Rewrite the items below with every "Person at" changed to "Subject at", keeping everything else the same.

=-=-=-=-=

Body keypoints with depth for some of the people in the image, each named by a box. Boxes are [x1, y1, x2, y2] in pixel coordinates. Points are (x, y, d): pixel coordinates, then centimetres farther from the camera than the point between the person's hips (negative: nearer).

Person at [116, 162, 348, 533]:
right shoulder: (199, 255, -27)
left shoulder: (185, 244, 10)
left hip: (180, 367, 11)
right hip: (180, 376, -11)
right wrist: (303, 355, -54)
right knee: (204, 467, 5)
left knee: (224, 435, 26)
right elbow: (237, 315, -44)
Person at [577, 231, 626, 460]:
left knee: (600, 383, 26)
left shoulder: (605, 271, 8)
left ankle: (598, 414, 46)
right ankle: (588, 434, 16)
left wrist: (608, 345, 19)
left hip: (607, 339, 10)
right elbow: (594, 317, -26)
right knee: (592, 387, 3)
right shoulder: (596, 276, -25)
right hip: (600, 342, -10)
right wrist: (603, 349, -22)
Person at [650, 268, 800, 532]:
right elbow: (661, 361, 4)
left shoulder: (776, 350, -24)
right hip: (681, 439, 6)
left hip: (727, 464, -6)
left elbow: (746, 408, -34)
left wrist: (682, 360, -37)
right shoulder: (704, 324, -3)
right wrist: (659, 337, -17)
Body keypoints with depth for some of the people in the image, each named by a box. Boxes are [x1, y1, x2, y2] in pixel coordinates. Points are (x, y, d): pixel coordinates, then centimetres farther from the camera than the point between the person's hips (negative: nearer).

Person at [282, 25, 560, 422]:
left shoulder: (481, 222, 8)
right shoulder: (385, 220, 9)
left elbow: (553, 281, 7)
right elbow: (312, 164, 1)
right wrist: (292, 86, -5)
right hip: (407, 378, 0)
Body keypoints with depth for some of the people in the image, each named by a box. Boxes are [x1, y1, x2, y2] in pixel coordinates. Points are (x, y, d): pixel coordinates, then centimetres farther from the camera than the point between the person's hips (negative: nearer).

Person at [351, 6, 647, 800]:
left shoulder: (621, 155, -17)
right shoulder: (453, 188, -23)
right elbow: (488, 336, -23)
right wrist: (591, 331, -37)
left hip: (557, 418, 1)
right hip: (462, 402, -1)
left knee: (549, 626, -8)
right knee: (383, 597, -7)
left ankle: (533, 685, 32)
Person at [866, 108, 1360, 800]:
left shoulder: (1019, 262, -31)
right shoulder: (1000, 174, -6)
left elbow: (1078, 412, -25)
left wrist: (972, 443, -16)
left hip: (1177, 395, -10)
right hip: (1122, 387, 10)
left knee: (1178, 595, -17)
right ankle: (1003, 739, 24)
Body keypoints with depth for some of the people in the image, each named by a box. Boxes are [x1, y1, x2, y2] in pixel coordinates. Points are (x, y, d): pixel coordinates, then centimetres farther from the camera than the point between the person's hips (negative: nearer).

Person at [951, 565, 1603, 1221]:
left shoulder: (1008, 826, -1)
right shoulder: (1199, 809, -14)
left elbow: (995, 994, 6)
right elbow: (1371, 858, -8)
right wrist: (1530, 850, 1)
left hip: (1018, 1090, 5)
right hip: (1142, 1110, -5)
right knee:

=-=-=-=-=

**Output of the exercise:**
Body keypoints with depth for some of the people in the image, each named by a box. Boxes are [x1, y1, x2, y2] in pixel coordinates. Points are (x, y, d): pixel coordinates, then centimetres farther from the camera than the point between the person's hips (negative: nearer).

Subject at [116, 162, 348, 533]:
right shoulder: (199, 255, -27)
left shoulder: (185, 244, 10)
left hip: (180, 367, 11)
right hip: (180, 376, -11)
right wrist: (303, 355, -54)
right knee: (204, 467, 5)
left knee: (224, 435, 26)
right elbow: (237, 315, -44)
Subject at [577, 231, 626, 460]:
left knee: (600, 383, 26)
left shoulder: (605, 271, 8)
left ankle: (598, 414, 46)
right ankle: (588, 434, 16)
left wrist: (608, 345, 19)
left hip: (607, 339, 10)
right elbow: (594, 317, -26)
right knee: (592, 387, 3)
right shoulder: (596, 276, -25)
right hip: (600, 342, -10)
right wrist: (603, 349, -22)
Subject at [650, 268, 800, 532]:
right elbow: (661, 361, 4)
left shoulder: (776, 350, -24)
right hip: (681, 439, 6)
left hip: (727, 464, -6)
left elbow: (746, 408, -34)
left wrist: (682, 360, -37)
right shoulder: (704, 324, -3)
right wrist: (659, 337, -17)
Body keypoints with depth for some of the people in the image, each named by a box. Boxes are [x1, y1, x2, y2] in pixel coordinates. Points are (x, y, d): pixel coordinates, then centimetres farther from the camera than the point between the person's hips (negative: nearer).

Subject at [282, 25, 560, 422]:
left shoulder: (481, 222, 8)
right shoulder: (385, 220, 9)
left elbow: (553, 281, 7)
right elbow: (312, 164, 1)
right wrist: (292, 86, -5)
right hip: (407, 378, 0)
Body keypoints with depth for some of the people in the image, each named by a box. Boxes are [x1, y1, x2, y2] in pixel coordinates. Points are (x, y, d): pixel coordinates, then centimetres farther from the camera than the point between the person's hips (negative: nearer).

Subject at [351, 6, 647, 800]:
left shoulder: (621, 155, -17)
right shoulder: (453, 188, -23)
right elbow: (488, 336, -23)
right wrist: (591, 331, -37)
left hip: (557, 418, 1)
right hip: (462, 402, -1)
left knee: (549, 626, -8)
right knee: (383, 597, -7)
left ankle: (533, 685, 32)
Subject at [866, 108, 1360, 800]:
left shoulder: (1019, 262, -31)
right shoulder: (1000, 174, -6)
left elbow: (1078, 412, -25)
left wrist: (972, 443, -16)
left hip: (1177, 395, -10)
right hip: (1122, 387, 10)
left knee: (1178, 595, -17)
right ankle: (1003, 739, 24)
Body keypoints with depth for some of the people in the image, each named by a box. Boxes are [x1, y1, x2, y2] in pixel coordinates. Points are (x, y, d): pixel coordinates, then centimetres farther from the camera than the point between the person's hips (negative: nearer).

Subject at [951, 565, 1603, 1221]:
left shoulder: (1008, 826, -1)
right shoulder: (1199, 809, -14)
left elbow: (995, 994, 6)
right elbow: (1371, 858, -8)
right wrist: (1530, 850, 1)
left hip: (1018, 1090, 5)
right hip: (1142, 1110, -5)
right knee:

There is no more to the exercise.